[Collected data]
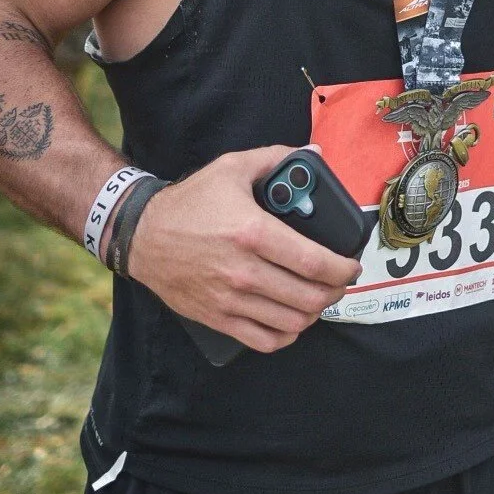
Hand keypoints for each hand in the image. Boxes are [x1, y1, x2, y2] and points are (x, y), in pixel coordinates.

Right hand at [126, 146, 362, 353]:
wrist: (141, 234)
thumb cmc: (190, 203)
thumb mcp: (232, 168)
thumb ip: (276, 158)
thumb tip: (313, 153)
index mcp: (253, 233)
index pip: (314, 262)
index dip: (344, 269)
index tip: (352, 266)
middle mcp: (243, 271)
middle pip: (309, 297)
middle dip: (335, 291)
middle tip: (339, 281)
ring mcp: (230, 299)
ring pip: (292, 322)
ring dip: (315, 313)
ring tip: (318, 297)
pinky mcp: (217, 317)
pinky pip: (265, 340)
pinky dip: (287, 335)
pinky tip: (291, 320)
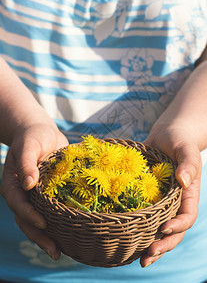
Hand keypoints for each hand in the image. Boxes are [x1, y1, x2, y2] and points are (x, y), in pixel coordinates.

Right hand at [0, 123, 68, 259]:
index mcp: (14, 184)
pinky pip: (51, 212)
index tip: (44, 223)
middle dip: (39, 236)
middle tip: (54, 251)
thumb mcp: (29, 145)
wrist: (42, 133)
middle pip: (27, 219)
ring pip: (37, 220)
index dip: (29, 215)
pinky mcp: (48, 195)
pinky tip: (69, 234)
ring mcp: (35, 197)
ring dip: (47, 236)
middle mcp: (23, 194)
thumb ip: (27, 163)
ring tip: (60, 252)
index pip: (18, 204)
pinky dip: (57, 224)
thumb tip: (28, 184)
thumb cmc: (34, 136)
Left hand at [140, 125, 200, 266]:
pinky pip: (143, 216)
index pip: (187, 216)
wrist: (166, 136)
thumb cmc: (178, 140)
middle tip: (148, 255)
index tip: (163, 228)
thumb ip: (188, 164)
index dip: (177, 226)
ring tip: (139, 259)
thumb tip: (184, 181)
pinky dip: (136, 229)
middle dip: (163, 245)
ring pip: (157, 229)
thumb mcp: (185, 149)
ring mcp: (160, 202)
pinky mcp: (146, 198)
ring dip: (150, 245)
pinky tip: (124, 238)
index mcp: (187, 195)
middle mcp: (174, 203)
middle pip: (173, 231)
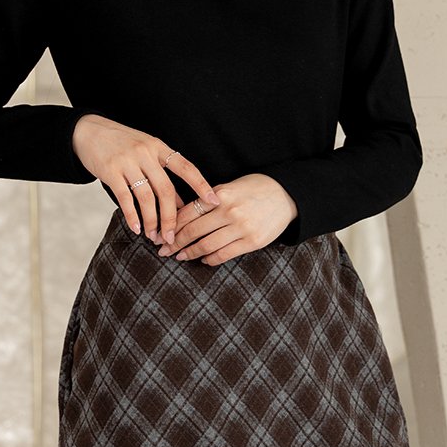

- **Work order**:
Give again, word for word, the lines from the one containing "ring dip: (47, 236)" through the last line of the entries, with pictures omitted and nothing added.

- **Response to this exercise**:
ring dip: (47, 236)
middle mcp: (23, 194)
thumb ip: (27, 163)
ring tip: (60, 252)
index pip: (18, 204)
pinky dip: (57, 224)
thumb tip: (28, 184)
thumb cmc: (34, 136)
Left hand at [140, 125, 200, 266]:
pinky pip: (143, 216)
index pip: (187, 216)
wrist: (166, 136)
thumb cmc: (178, 140)
middle tip: (148, 255)
index tip: (163, 228)
thumb ip: (188, 164)
index dip: (177, 226)
ring tip: (139, 259)
thumb tip: (184, 181)
pinky dip: (136, 229)
middle dip: (163, 245)
ring pip: (157, 229)
thumb mcp: (185, 149)
ring mcp: (160, 202)
pinky mcp: (146, 198)
ring dip: (150, 245)
pinky tip: (124, 238)
index mcp: (187, 195)
middle mcp: (174, 203)
middle pip: (173, 231)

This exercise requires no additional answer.